In the last post, we talked about the question of whether two different groups are the same or different using two different group of people. That is a very useful technique, but it has it’s problems.
There are a few important limitations to between-subjects designs that a repeated-measures design can fix. First, the number of people you need to be able to detect a difference if one exists (statistical power) is pretty large. Because the people in the groups are different, you don’t know why some people in the same group score really low whereas others score really high. In other words, there can be a lot of variability within your groups, and all of that variability goes straight to error. If you have access to a lot of data, though, then that’s not a big issue.
However, another big problem that can’t simply be overcome with loads of data is that an assumption of the between-subjects tests is that the groups were randomly selected. That is, you are assuming that the groups are roughly the same on the outcome measure to begin with, and the only difference is your manipulation. That might not seem like a big deal, so let’s walk through an example.
Let’s say that you want to test the efficacy of a new leadership training program designed for your top programmers. How do you do it? You can’t just give a test to the engineers selected for the program and the engineers who were not because you already know those groups are different in important ways. After all, you selected the best engineers for the program, right? You would hope, then, that the engineers you selected would score higher on leadership assessments than the engineers you didn’t even before they go through the program. So how do you assess the program?

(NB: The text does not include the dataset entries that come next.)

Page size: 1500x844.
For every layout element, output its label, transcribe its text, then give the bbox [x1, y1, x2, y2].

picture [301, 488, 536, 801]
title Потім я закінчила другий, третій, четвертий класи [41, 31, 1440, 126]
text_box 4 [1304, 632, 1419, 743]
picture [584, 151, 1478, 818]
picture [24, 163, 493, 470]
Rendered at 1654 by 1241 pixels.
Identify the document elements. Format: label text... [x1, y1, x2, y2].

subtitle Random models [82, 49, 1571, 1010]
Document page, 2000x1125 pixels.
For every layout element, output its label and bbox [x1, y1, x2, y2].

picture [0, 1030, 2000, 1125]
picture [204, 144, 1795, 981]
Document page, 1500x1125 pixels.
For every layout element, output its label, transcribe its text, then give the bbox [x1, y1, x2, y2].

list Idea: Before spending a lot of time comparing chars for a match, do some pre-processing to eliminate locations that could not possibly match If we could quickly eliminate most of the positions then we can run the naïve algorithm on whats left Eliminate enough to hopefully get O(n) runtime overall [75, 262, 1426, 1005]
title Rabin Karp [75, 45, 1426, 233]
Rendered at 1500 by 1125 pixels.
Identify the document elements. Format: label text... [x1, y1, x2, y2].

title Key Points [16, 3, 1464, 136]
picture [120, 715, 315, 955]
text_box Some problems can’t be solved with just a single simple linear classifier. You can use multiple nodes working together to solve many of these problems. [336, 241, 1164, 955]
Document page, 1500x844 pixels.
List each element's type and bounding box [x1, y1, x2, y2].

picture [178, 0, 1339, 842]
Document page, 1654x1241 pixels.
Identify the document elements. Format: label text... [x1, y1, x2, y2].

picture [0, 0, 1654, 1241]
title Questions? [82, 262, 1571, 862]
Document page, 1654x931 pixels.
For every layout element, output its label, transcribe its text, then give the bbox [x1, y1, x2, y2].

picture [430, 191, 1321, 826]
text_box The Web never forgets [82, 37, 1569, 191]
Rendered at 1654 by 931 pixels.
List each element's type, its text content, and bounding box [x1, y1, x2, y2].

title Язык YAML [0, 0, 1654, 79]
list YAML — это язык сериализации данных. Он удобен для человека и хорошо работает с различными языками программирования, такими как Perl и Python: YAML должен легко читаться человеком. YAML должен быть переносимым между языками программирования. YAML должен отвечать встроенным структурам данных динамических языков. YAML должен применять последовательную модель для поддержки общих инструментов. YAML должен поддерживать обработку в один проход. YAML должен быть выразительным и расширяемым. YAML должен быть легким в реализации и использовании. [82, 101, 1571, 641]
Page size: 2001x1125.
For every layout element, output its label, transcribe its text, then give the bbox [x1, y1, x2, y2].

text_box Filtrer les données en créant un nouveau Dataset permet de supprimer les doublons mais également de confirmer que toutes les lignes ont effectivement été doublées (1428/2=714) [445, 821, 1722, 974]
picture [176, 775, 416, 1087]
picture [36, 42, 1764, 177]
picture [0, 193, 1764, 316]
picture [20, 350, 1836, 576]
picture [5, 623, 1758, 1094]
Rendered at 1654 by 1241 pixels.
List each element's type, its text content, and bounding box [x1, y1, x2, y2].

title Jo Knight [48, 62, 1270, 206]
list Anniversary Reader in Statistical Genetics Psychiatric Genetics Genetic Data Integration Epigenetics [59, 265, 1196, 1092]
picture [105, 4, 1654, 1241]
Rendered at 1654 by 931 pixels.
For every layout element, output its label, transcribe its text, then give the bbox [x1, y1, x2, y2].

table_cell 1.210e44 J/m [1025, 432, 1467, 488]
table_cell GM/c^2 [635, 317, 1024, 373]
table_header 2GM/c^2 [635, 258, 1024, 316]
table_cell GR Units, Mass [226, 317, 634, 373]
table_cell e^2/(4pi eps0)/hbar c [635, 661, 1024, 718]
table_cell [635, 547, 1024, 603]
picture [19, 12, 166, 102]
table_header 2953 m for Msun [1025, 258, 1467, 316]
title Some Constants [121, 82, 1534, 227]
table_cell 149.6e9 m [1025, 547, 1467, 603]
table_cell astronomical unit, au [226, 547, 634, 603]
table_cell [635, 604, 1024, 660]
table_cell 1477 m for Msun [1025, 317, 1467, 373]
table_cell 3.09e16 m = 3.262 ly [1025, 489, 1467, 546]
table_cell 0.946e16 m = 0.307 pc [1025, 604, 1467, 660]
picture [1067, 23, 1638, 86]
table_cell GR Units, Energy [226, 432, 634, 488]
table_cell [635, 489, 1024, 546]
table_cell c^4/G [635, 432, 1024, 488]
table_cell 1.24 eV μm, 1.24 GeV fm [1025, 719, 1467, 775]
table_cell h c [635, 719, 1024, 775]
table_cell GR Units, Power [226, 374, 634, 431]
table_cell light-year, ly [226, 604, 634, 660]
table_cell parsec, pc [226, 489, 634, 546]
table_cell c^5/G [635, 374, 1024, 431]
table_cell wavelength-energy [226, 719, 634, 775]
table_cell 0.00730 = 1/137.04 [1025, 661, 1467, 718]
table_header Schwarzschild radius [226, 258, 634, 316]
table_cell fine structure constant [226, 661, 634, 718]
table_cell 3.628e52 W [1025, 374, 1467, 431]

In contrast to a between-subjects design, a repeated-measures design uses the same people in both groups. This design change has the major benefit in that you don’t have to assume you randomly sampled your groups and that they’re roughly equivalent along the dimensions you care about. Now you know the people in both groups are roughly the same because it’s the exact same person. With a repeated-measures design you will need less data to be able to detect real differences in your groups, and you can assess your top engineers’ leadership abilities before and after they attend your new leadership training program.
So how does a repeated-measures design work? In a between-subjects design, you look at the fraction of either group differences or between-group variances in the numerator over error in the denominator. This error represents unknown variability. That is, not everybody in the same group had the same score, so there was variability on the dependent measure within the groups. In a between-subjects design, we don’t know where that variability is coming from, so it all goes into the error term.
In a repeated-measures design, the logic is almost exactly the same. The only difference is we now know whether one person scores abnormally high on leadership to begin with relative to the rest of the group of engineers whereas another engineer might score abnormally low, for example. So we can subtract out these individual differences from the error.
Individual differences are the things that make you unique from another person. For example, maybe you’re taller than average, or perhaps you are more comfortable in colder temperatures than others. Some of the things that make you unique might affect the way you score on a given measurement (e.g., leadership assessment). So, we collect your score on the assessment before training and then again at the conclusion of the program. We then compute a difference score (in the case of an RM-t-test) by subtracting your first score from your second. Because error is unknown variability, and because we now know where some of that variability is coming from (i.e., different people having different baseline levels on the outcome measure), we can quite literally just remove it from the error term.
The issues associated with repeated-measures designs are the mirror image of those associated with the between-subjects designs. First, it is unclear whether your program improved your engineers’ leadership scores or whether simply taking the test again resulted in the improvement. After all, they’re smart folks, so they might have just realized the “right” answers.
Another concern is that you can’t be sure whether your programmers just became better leaders through the passage of time. If your training program lasted a year so that the assessments are over a year apart, it’s possible that during that year they became more mature through factors completely unassociated with your program.
Repeated-measures designs are very powerful tools that can help you answer questions that between-subjects designs cannot. When you want to know how specific people change from your interventions, whether it be the results of a leadership training program or changes in employee effectiveness following an organizational change, repeated-measures designs are an important tool in your analysts’ toolbox.